As a Kiwi nostalgia trip it was hard to beat: all that hippy hair, the beads and beards, the bare feet, tripping through the flowers in the Domain, the wild Dionysian parties such as the Nambassa Festival.
Those were the days when bedside reading featured such transcendent titles as Zen Flesh, Zen Bones, when people calmed a crowd with the soothing words, "let's cool it and have a groovy scene". And was that actually a scene of mass folk dancing in Auckland's Albert Park?
The kaleidoscope of psychedelic memories rather put paid to that old saying, "If you can remember the 60s you weren't there".
There were no coy "but I didn't inhale" assertions in this show. High Times is remarkable for its candid confessions and stories from a wide range of people, including former members of the police vice squad. And, of course, it took a wider perspective than just rebellious young folk having a groovy time.
Last week's episode also looked at the Chinese opium dens in Auckland and Wellington and, much closer to home for most, the abuse of drugs available on prescription. There were sad stories, too. Former pop star Larry Morris tells how drugs stuffed up his life.
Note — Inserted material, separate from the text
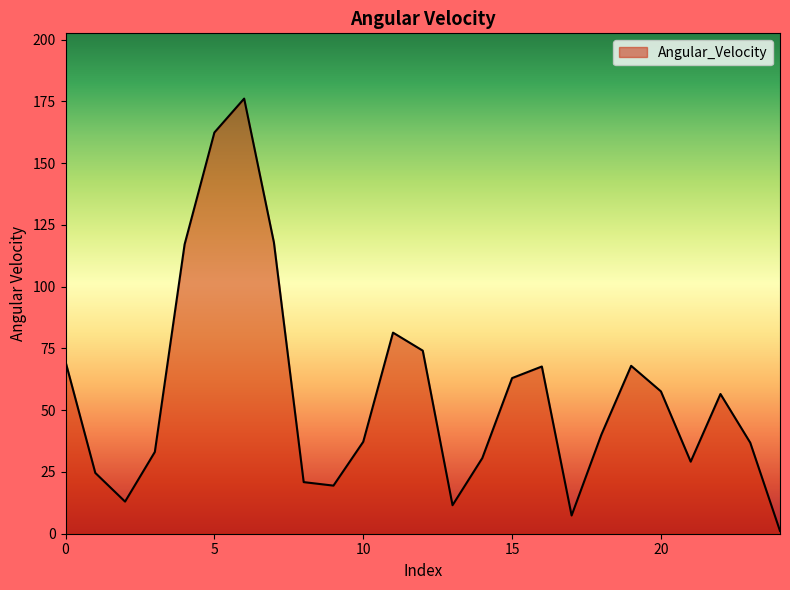

Does the chart have visible grid lines?

No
In a painful interview from the period, an unnamed mother, a haunting picture of buttoned-up polyester and desperation, talked about her daughter's addiction.
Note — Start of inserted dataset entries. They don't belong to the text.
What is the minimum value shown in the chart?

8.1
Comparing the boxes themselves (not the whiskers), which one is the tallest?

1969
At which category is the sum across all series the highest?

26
There were reminders, too, of the dark side of an era in New Zealand when a Prime Minister could personally ban a pop star's music from being played on the monopoly state broadcaster, the NZBC.
But for the most part, even the more sombre tales were recollected with a kind of nostalgic glow. Anna Hoffmann told of being the first woman to be sent to jail on a marijuana conviction. The episode made her famous, something the party girl then felt obliged to live up to.
One former vice squad member recalled rather gleefully his first narcotics arrest and the anonymous retaliation in the form of a parcel containing a dead, maggoty rat. Ah, those were the days - when the enemies of the hip and happening counterculture were "squares" and "the fuzz" and proud of it.
Tonight's second instalment looks at more serious stuff: the rise of the drug dealer and illegal drugs as big business. It begins with the stern assertion, that like it or not, drugs shaped our nation. So far, the series has straddled that divide in attitude quite nicely. High Times is a social history of fun times and the ravages of an anti-social menace.